For 2011, the industry says it anticipates that surging oil and fuel prices will clip its profits at $6.9 billion — less than half of its $15.8 billion in 2010 profits.
The International Air Transport Association’s annual review focused on Europe’s debt crisis that is threatening the global economy.
The Geneva-based trade group called the gloomy economic outlook — particularly weak European demand and higher costs — challenging for aviation throughout the world, despite strong growth in Asia.
For European airlines “the only open question is how deep” the losses will be next year, the association’s chief executive Tony Tyler told reporters in Geneva.
IATA, whose 240 member airlines carry 84 percent of all passengers and cargo, says the industry’s overall revenue in 2012 is expected to rise to $618 billion from $596 billion this year, while costs will go up from $583 billion to $609 billion. He said the projected 2012 operating profit of $8.7 billion would result in a net profit of $3.5 billion.
But European carriers will likely post losses of $600 million next year down from weak profits of $1 billion this year as the region’s debt crisis weighs on demand for travel, he said.
According to IATA figures, if the eurozone crisis turns into a full-blown banking crisis with a deep European recession the airlines could be expected to result in losses for carriers in Europe of $4.4 billion. Next would be North America, with $1.8 billion in losses, and the Asian-Pacific, with $1.1 billion in losses, the group says. The Middle East and Latin America could see $400 million in losses, it says, and Africa might incur $200 million in losses.
Global air freight markets already are shrinking, down 5 percent between May and October, and fuel prices are 30 percent higher than they were a year ago, said Brian Pearce, IATA’s chief economist.
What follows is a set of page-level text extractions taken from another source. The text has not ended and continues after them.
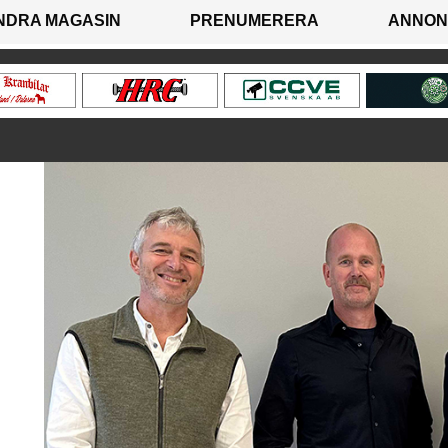
NDRA MAGASIN
PRENUMERERA
ANNON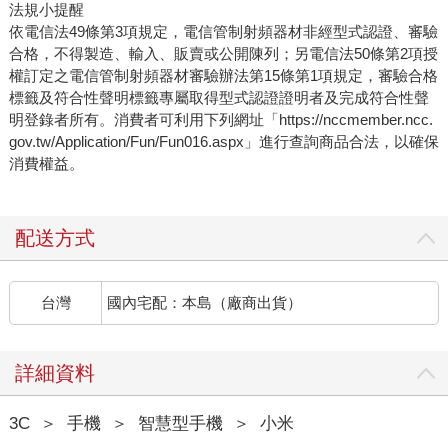
法規小提醒
依電信法49條第3項規定，電信管制射頻器材非經型式認證、審驗
合格，不得製造、輸入、販賣或公開陳列；另電信法50條第2項授
權訂定之電信管制射頻器材審驗辦法第15條第1項規定，審驗合格
標籤及符合性聲明標籤專屬取得型式認證證明者及完成符合性聲
明登錄者所有。消費者可利用下列網址「https://nccmember.ncc.
gov.tw/Application/Fun/Fun016.aspx」進行查詢商品合法，以確保
消費權益。
配送方式
台灣
國內宅配：本島（廠商出貨）
詳細資料
3C
＞
手機
＞
智慧型手機
＞
小米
“International trade has pretty much ground to a halt,” he said. “Freight is a very good signal for what’s going on in the economy. What it’s showing is that businesses have become very less confident.”
He said the industry’s overall financial outlook is based on expectations of European leaders “muddling through” to a solution, but if policy-makers get it wrong a full-blown banking crisis and European recession would have “some pretty serious consequences for the industry,” Pearce said.
“Our outlook is for the industry to come under further pressure whatever the economic scenario,” he added.